Сорокоумов опять срывался с места и летал по улице, как раненый лев. Он начинал ругаться, обещал сказать об этом полицмейстеру, что так дальше жить нельзя, потом решал, что говорить об этом полицмейстеру мало, да он, немец, и не поймет, — а нужно будет самому поймать какого-нибудь негодяя и повесить его на первой осине или умолить бога, чтобы это проклятое предместье с его оглоедами огородниками провалилось к чертовой матери… Но потом ему начинало казаться, что и этого мало, когда давным-давно нужно бы провалиться в тартарары и самому городу, в котором нет ни одного порядочного подбора колоколов — и такие звонари, как он, Никифор, должны оставаться не у дел. Ребята давно, уже два раза, выкупались и уже обсудили половину плана, как сделать набег на тутовник; Кириллиха уже напилась чаю и ругает невестку, что вода в самоваре была недокипяченая и что, вследствие этого, у ней теперь живот будет два дня болеть, — а Сорокоумов все стоит и клянет свою судьбу, плачет горючими слезами, дает торжественные клятвы бросить проклятую отраву, как он именует водку, говорит, что ему нужно только приодеться и поехать в Москву, где все колокола с серебром, — и тогда ему, Никифору Тимофеевичу, цены нет. Наконец, он мед ленно поднимается по пыльной заезженной дороге в гору, на которой стоит город, и видно, как его согнутая, оборванная фигура с мешком назади тянется к вокзалу и как он кланяется прохожим, протягивая руку.

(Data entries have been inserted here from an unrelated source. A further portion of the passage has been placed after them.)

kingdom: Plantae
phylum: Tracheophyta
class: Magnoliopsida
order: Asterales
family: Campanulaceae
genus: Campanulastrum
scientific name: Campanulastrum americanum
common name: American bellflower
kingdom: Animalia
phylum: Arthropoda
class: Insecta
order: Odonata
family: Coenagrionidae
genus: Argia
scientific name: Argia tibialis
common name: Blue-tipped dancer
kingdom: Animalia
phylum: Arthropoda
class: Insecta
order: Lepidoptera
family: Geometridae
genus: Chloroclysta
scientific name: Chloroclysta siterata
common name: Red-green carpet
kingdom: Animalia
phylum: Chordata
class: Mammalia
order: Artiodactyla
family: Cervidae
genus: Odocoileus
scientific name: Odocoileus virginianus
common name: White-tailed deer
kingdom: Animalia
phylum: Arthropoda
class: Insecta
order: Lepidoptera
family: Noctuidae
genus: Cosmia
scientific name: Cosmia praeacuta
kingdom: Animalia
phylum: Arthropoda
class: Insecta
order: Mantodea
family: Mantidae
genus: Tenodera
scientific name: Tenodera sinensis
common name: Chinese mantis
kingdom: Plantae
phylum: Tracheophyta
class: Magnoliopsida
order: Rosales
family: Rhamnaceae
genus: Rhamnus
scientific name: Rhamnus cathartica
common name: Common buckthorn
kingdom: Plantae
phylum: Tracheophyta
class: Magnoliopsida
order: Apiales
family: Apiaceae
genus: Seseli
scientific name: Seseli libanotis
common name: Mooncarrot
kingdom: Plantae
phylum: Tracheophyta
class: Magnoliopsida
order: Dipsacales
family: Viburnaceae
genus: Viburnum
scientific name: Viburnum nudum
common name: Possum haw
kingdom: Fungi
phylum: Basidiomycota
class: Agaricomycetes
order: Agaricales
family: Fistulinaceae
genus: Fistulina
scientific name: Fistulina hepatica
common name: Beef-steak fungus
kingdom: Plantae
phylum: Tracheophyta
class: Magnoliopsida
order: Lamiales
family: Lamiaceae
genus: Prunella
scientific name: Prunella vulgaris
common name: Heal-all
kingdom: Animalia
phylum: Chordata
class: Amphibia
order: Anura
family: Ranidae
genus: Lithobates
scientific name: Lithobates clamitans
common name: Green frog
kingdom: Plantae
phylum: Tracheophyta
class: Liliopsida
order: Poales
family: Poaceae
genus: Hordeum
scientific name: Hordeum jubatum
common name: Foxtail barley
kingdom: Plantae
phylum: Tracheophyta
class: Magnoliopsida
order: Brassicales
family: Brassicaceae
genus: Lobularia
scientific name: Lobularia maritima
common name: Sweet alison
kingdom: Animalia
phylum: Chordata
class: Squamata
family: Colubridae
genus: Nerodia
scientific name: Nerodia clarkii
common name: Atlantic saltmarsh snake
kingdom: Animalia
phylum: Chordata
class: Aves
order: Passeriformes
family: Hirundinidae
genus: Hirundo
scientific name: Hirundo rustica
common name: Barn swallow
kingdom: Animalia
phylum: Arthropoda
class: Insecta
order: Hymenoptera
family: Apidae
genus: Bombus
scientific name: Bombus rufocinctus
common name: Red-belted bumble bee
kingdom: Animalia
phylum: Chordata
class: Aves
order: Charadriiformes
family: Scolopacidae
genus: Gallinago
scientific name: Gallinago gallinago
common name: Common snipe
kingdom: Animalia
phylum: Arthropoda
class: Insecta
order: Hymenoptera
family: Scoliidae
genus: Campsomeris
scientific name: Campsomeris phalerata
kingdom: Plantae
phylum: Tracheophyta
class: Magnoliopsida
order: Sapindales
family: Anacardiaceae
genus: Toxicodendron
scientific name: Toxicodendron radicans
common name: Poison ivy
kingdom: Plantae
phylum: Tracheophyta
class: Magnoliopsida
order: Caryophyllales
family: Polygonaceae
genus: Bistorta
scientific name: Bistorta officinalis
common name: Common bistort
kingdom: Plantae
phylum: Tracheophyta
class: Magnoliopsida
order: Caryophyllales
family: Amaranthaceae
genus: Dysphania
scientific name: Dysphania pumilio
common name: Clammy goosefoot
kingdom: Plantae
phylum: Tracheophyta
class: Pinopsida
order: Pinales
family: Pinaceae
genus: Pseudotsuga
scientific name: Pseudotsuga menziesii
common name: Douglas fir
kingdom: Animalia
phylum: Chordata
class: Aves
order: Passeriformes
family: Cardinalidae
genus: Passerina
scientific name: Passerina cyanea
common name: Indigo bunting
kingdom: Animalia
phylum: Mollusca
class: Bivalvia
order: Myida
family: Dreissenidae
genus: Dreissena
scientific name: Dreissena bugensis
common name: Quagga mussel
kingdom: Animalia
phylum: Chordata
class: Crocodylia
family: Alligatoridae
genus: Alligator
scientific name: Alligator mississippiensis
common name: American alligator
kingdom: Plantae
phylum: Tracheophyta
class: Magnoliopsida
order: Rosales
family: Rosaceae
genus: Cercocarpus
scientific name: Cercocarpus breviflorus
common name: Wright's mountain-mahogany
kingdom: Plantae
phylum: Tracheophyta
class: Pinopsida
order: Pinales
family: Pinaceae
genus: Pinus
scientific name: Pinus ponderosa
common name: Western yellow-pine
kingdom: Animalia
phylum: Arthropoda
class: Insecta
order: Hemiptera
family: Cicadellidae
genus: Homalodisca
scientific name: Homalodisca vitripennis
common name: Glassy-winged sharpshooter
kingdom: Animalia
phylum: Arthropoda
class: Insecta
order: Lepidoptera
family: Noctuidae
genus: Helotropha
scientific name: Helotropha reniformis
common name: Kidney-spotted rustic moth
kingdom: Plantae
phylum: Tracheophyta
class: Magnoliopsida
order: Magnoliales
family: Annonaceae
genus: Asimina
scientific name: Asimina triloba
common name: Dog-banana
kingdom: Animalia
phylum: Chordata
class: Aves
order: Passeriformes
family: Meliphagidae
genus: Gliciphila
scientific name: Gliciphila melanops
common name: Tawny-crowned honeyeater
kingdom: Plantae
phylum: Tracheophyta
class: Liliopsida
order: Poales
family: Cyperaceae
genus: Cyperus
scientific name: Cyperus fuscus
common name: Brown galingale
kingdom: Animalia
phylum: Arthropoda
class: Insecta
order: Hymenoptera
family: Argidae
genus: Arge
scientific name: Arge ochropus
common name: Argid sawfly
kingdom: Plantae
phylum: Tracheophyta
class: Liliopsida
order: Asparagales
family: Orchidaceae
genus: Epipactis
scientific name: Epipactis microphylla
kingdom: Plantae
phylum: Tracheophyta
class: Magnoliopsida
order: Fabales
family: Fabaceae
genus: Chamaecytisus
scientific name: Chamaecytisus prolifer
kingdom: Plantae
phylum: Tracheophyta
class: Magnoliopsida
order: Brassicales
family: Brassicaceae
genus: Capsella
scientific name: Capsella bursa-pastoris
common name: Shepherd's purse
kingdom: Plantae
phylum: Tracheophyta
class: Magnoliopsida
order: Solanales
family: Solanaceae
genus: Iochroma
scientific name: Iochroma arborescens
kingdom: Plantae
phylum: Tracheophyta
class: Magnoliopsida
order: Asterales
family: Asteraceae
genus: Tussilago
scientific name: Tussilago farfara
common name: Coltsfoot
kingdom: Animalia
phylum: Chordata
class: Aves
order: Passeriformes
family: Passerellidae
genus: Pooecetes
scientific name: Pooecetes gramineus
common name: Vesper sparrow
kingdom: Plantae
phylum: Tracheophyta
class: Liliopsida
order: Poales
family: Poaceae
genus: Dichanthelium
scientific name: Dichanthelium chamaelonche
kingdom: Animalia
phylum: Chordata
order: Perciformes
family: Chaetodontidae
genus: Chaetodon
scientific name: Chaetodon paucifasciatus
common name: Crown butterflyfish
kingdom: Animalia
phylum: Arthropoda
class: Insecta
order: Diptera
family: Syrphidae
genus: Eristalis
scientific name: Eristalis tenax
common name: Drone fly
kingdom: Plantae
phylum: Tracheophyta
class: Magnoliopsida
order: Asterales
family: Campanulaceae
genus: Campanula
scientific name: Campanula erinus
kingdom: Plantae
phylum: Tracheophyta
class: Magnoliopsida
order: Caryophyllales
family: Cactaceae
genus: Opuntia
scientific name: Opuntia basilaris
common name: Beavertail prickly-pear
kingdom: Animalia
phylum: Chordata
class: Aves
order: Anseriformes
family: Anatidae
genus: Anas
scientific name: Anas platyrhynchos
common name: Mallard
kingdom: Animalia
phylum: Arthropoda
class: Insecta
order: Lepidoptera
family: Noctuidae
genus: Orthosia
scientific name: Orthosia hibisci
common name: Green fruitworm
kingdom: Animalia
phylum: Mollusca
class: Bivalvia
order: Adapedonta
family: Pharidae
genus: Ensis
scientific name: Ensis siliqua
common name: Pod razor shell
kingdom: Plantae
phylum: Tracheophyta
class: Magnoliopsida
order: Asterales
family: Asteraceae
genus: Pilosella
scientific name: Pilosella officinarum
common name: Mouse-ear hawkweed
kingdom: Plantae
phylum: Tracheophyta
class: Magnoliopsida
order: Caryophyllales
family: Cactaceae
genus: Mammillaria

Сорокоумов — это великолепный пример, что в предместье жилось весело. Кроме того, умный человек всегда, только была бы охота, находил себе там массу других, не менее великолепных удовольствий. Например, бывалые люди, вроде Афоньки Головастика, уверяли, что стоит подняться на гору в город, и самые обыкновенные яблоки, которые здесь можно видеть за любым забором и которые, так сказать, сами просятся в руки, — в городе стоят десять копеек за фунт, и едят их там, поэтому только такие господа, которые для простого смертного, все равно что солнце для букашки. А в предместье будь только предприимчив, не выбирай заборов с гвоздями, которые вредны для штанов, знай, где живет хозяин, у которого ружье не заряжено горохом или просом, — и карманы будут трещать от добра, за которое в городе нужно платить гривенник. И если бы у человечества не было таких мест в теле, которые для проса или гороха, выпаленного из ружья, все равно что масло для каши, — на свете жилось бы еще легче, ибо даже недосягаемые сады грузина Кикнадзе сделались бы доступными царю природы.
II
Сегодня Ванька лежал в постели, один в хате, так как мать его еще в три часа утра ушла в город торговать зеленью и молоком, — и обсуждал все то, что ему до сих пор пришлось пережить и что предстоит в будущем. Вышла такая оказия: оказалось, что ему, Ваньке, нужно зарабатывать деньги и, что еще страннее, — что он может зарабатывать их, те самые медные, круглые пятаки и трехкопеечники, которые мать всегда приносила с базара и считала своими мозолистыми, заскорузлыми пальцами, причем, рассматривая иную монету на свет, говорила, неодобрительно качая головой:
— Ишь ты! Всучили! Совсем стертая!
Он, Ванька, может зарабатывать их, и не только может, но выходит такая оказия, что и должен, ибо всякий порядочный единственный сын, раз он уже вырос, должен кормить свою старуху мать, которой пришла пора бросить житейские дела и заняться спасением души. Это, конечно, такое положение, против которого Ванька особых возражений не имеет, но все-таки он был очень удивлен, когда в прошлую середу, лишь только он сел есть постный борщ, мать ему сказала об этом и добавила, что уже хлопочет об определении его на службу в трактир «Город Кострома», где служил его, Ванькин, покойный отец.
Ванька, откинув ногой ситцевое, из разноцветных лоскутков одеяло, лежит на постели, смотрит в потолок, закинув руки за спинку кровати, и соображает, много ли ему нужно денег для поддержания жизни своей и материной. «Старуха, — думает он о последней, — съест немного, потому что корова — своя, молоко, следовательно, свое и этот расход из головы вон; но все-таки, как ни крутись, копеек на двадцать в месяц сожрет. Сам на пятиалтынный слопаешь», — думает Ванька, морща лоб.
— А мне еще новые штаны надо всякий год! — вслух решает он и поворачивается к окну, подпирая рукой задумавшуюся голову, — А где их возьмешь?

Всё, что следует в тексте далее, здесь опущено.